Satellite Camp St. Valentin
Gründung des Konzentrationslagers
St. Valentin Subcamp was established on 21 August 1944, in close connection to the arms industry and the forced labour camps that had been set up for it. Apart from the subcamp to Mauthausen Concentration Camp in St. Valentin, there were also several camps for POWs, forced labourers, foreign workers, and a special camp for Jews. Before the subcamp was established, prisoners were brought to the Nibelungenwerke and back every day from Mauthausen on buses.
St. Valentin Subcamp was approx. 300 m behind the factory premises in the neighbourhood of Herzograd, close to the tank test track that was part of the factory. For the subcamp itself, about 10 barracks were erected. The prisoners lived in three of them, and another one was used as an infirmary. Parts of the camp and of production would be moved into the “Viehdorfer Stollen” tunnel system about 3 km away towards the end of the war.
Informationen über die Häftlinge
The prisoner transport that arrived on 21 August 1944 in St. Valentin brought 500 people: Mainly Jewish prisoners from Poland, but also from Germany (5), Hungary (9), Slovakia (1), and Belgium (1). On 28 August, another 500 prisoners arrived at St. Valentin Subcamp, among them numerous “Zivilrussen” (Russian civilians). And on 7 September 1944, yet another transport brought another 500 prisoners. The highest number of prisoners present at once was reached on 21 October 1944, with 1,490 people. This maximum number was never exceeded, as prisoners were often transferred back to Mauthausen or died (at least 150 by March 1945). The number of prisoners thus went down to below 1,000 by March 1945. When Nibelungenwerke moved production into the tunnel system of Ebensee Subcamp, prisoners were moved from St. Valentin to Ebensee with it. Between 20 and 23 April 1945, 695 prisoners arrived in Ebensee from St. Valentin. It remains unknown if this is the same number of prisoners who left St. Valentin, or if some did not survive the journey.
Some of the prisoners had to work inside the tank factory, where they were separated from the other workers in their own hall. They were also assigned to do maintenance and service work along the tank test track. They built a large air-raid shelter there, which the prisoners - unlike as in other concentration camps - were also allowed to use in case of bombings.
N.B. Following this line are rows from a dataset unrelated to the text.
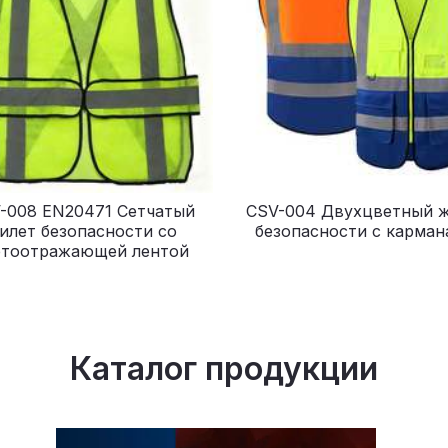
-008 EN20471 Сетчатый
CSV-004 Двухцветный 
илет безопасности со
безопасности с карман
етоотражающей лентой
Каталог продукции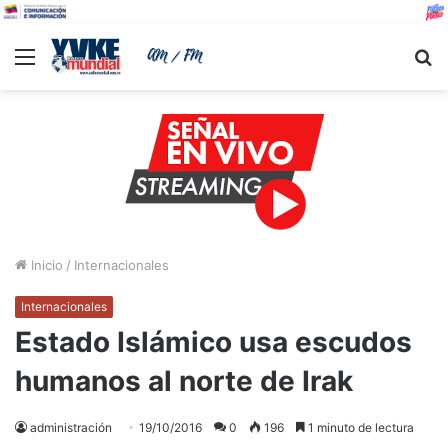
Menu
B
Inicio
/
Internacionales
Internacionales
Estado Islámico usa escudos
humanos al norte de Irak
administración
19/10/2016
0
196
1 minuto de lectura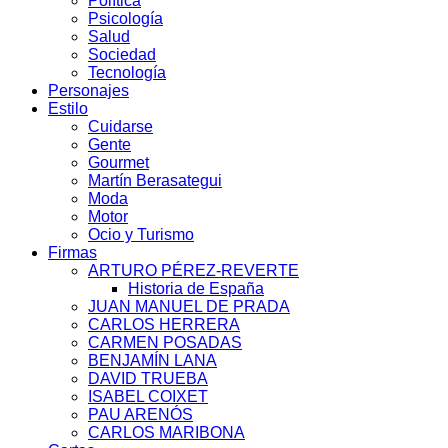
Política
Psicología
Salud
Sociedad
Tecnología
Personajes
Estilo
Cuidarse
Gente
Gourmet
Martín Berasategui
Moda
Motor
Ocio y Turismo
Firmas
ARTURO PÉREZ-REVERTE
Historia de España
JUAN MANUEL DE PRADA
CARLOS HERRERA
CARMEN POSADAS
BENJAMÍN LANA
DAVID TRUEBA
ISABEL COIXET
PAU ARENÓS
CARLOS MARIBONA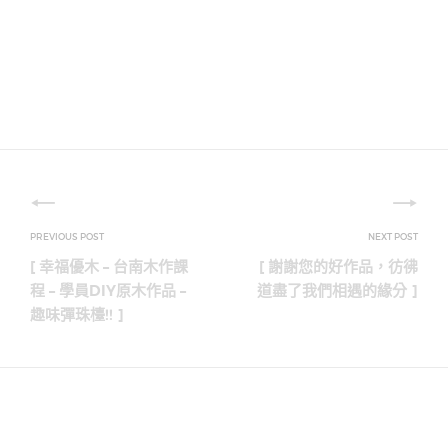
文
章
[ 幸福優木 – 台南木作課
[ 謝謝您的好作品，彷彿
導
程 – 學員DIY原木作品 –
道盡了我們相遇的緣分 ]
趣味彈珠檯!! ]
覽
The guard detail consisted of approx. 110 SS members. At first, SS-Hauptsturmführer (Chief Assault Leader) Otto Langer was camp leader. In December 1944, SS-Obersturmführer (Senior Assault Leader) Johann Heidingsfelder took over. Towards the end of the subcamp's existence, members of the Luftwaffe and Ukrainian members of the SS were also assigned to work as guards. After the war, individual SS members and prisoner functionaries as well as the factory security chief of Nibelungenwerke were sentenced to several years of imprisonment for abuse and homicide.
In late April 1945, St. Valentin Subcamp was shut down as the air raids by the allied forces were causing severe damage to the area in and around St. Valentin. The prisoners were moved back to Mauthausen Concentration Camp or Ebensee Subcamp, where they were liberated by US soldiers on 5 May 1945.
Gedenken und Erinnern
Barracks foundations, overrun with weeds, is all that is left of St. Valentin Subcamp. The factory halls are still in use today. A memorial plaque that had been mounted to the main gate of the Nibelungenwerke was moved to St. Valentin cemetery after a few years. A local memorial initiative  and a secondary school are primarily responsible for the erection of a monument that was put up near Herzograd train station in St. Valentin in 1996 to commemorate the victims of the camp. It is also thanks to this initiative that eight wall charts with information on the camp were erected around the monument. Moreover, the local group organises the annual memorial celebration. The exact date of the celebration can be found in the programme for commemoration and liberation celebrations  of the Mauthausen Committee Austria.